Un an après la prise de Goma par l’Alliance Fleuve Congo (AFC/M23), la capitale du Nord-Kivu demeure plongée dans une crise profonde, où l’économie de survie a remplacé l’économie formelle et où la situation humanitaire reste alarmante.
Une économie paralysée
La fermeture durable des banques commerciales et de l’aéroport international de Goma a coupé la ville de ses circuits économiques traditionnels. Les transactions financières reposent désormais presque exclusivement sur le mobile money, souvent assorti de frais élevés, ce qui érode davantage le pouvoir d’achat des ménages. Parallèlement, la perturbation des chaînes d’approvisionnement et l’insécurité persistante sur les axes routiers ont entraîné une hausse significative des prix des denrées alimentaires et des produits de base. Les petits commerçants et les entrepreneurs locaux, principaux moteurs de l’économie urbaine, opèrent dans un environnement instable, marqué par l’incertitude et la faiblesse de la demande.
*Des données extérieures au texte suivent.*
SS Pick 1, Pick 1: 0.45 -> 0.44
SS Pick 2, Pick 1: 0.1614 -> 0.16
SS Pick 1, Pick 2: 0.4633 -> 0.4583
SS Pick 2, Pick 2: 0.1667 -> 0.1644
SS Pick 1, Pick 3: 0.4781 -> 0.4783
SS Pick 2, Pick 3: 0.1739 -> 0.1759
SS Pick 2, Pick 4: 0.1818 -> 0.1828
L’économie informelle s’est imposée comme principal mode de subsistance, au détriment de toute planification à long terme.
Une crise humanitaire persistante
Sur le plan humanitaire, Goma s’inscrit dans l’une des plus graves crises de déplacement en Afrique centrale. L’accès à l’eau potable, aux soins de santé et à la scolarisation reste limité pour une grande partie de la population. De nombreuses familles vivent dans une précarité extrême, dépendantes de la solidarité communautaire et de l’aide humanitaire, elle-même entravée par les contraintes sécuritaires.
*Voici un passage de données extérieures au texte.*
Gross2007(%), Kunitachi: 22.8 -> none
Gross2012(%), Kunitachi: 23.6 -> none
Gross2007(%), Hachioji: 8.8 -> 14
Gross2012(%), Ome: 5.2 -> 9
Fragilisation sociale et incertitude politique
Au-delà des indicateurs économiques, l’occupation a laissé des séquelles sociales et psychologiques profondes : sentiment d’abandon, perte des moyens de subsistance et délitement du tissu social. Malgré certaines mesures locales visant à relancer l’activité, l’absence d’un cadre institutionnel reconnu freine les investissements et le retour des services publics.
Un an après, Goma survit plus qu’elle ne se reconstruit. Sans une amélioration durable de la sécurité, le rétablissement des institutions économiques et un accès humanitaire sans entrave, la ville risque de s’enliser dans une crise prolongée aux conséquences humaines incalculables.